In this paper, the authors use an array of WICKs with slightly different chemical responses. The combinatorial patterns in the array gives more chemical information about the liquid, as Fig. 1C shows. The system consists of 6 different WICKs. Different concentrated EtOH and IPA are used as reference liquids, and the test liquid is scored by comparing its array pattern with reference pattern. This paper demonstrated the ability to differentiate 17 organic solvents.
This novel "optofluidic nose" is not so highly selective compared to other previously reported "artificial nose". Its biggest advantage, however, lies in that it is easy to use, by simply comparing the colourimetric pattern with naked eyes, just like what we do in pH test paper.

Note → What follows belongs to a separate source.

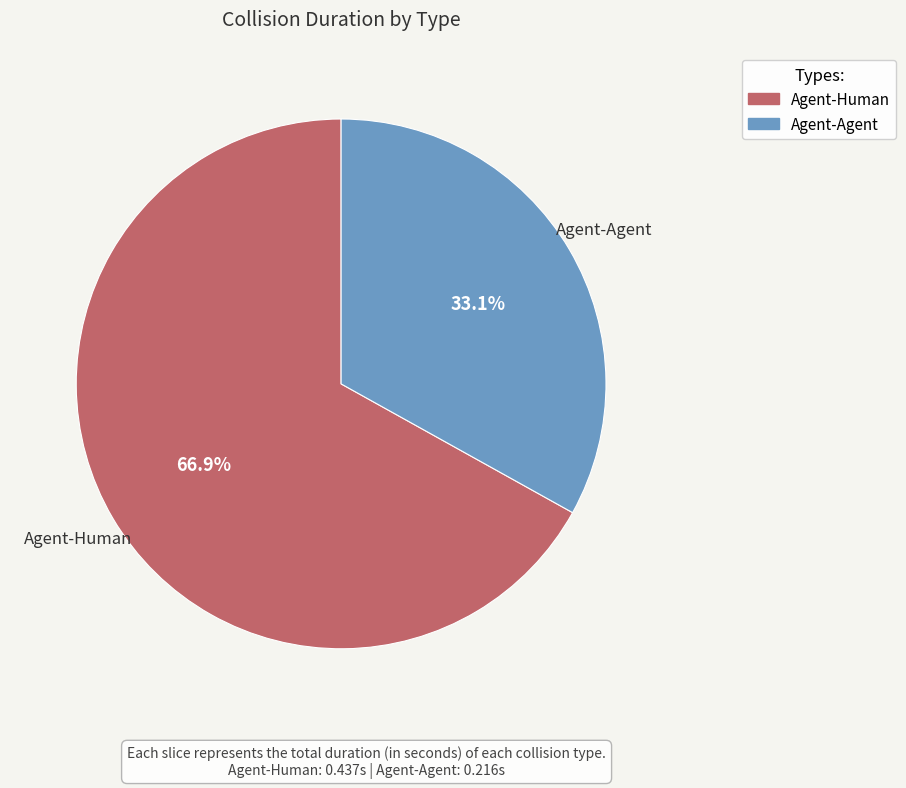

How many segments does this pie chart have?

2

thumb|Fig. 1 (A) Schematic depicting the colour response to partial infiltration of liquids in IOFs with vertically graded wettability. Blue pores indicate pores filled with liquid, white pores indicate air-filled pores, and the colour of the top of the structure represents the macroscopic colour observed by eye. The colour in a given region is determined by the number of layers that remain air-filled. (B) Illustration of the chemical non-specificity of WICK: while the sample (3FSA13FS functionalization) shows distinct patterns in 80% and 90% ethanol (aq), these two colour patterns can also be reproduced in entirely different liquids (n-octane, and acetone, here). (C) Chemical specificity derived from a WICK array: Comparison of the colour responses of two WICKs (left: DECA13FS, right: 3FSA13FS) in methanol and octane. Methanol penetrates fewer layers than octane in the DECA13FS WICK, but penetrates more layers than octane in the 3FSA13FS WICK. (D) Using reference liquids to assign numerical values to the colourimetric response: The colour response of a test liquid (o-xylene shown) in an element in the array is quantified by identifying an ethanol-water mixture that produces the same degree of wetting. In this example, o-xylene is given the following scores: PTOLA13FS: 85, 3PPA13FS: 75, 3FSA13FS: 50. Scale bars: 5 mm.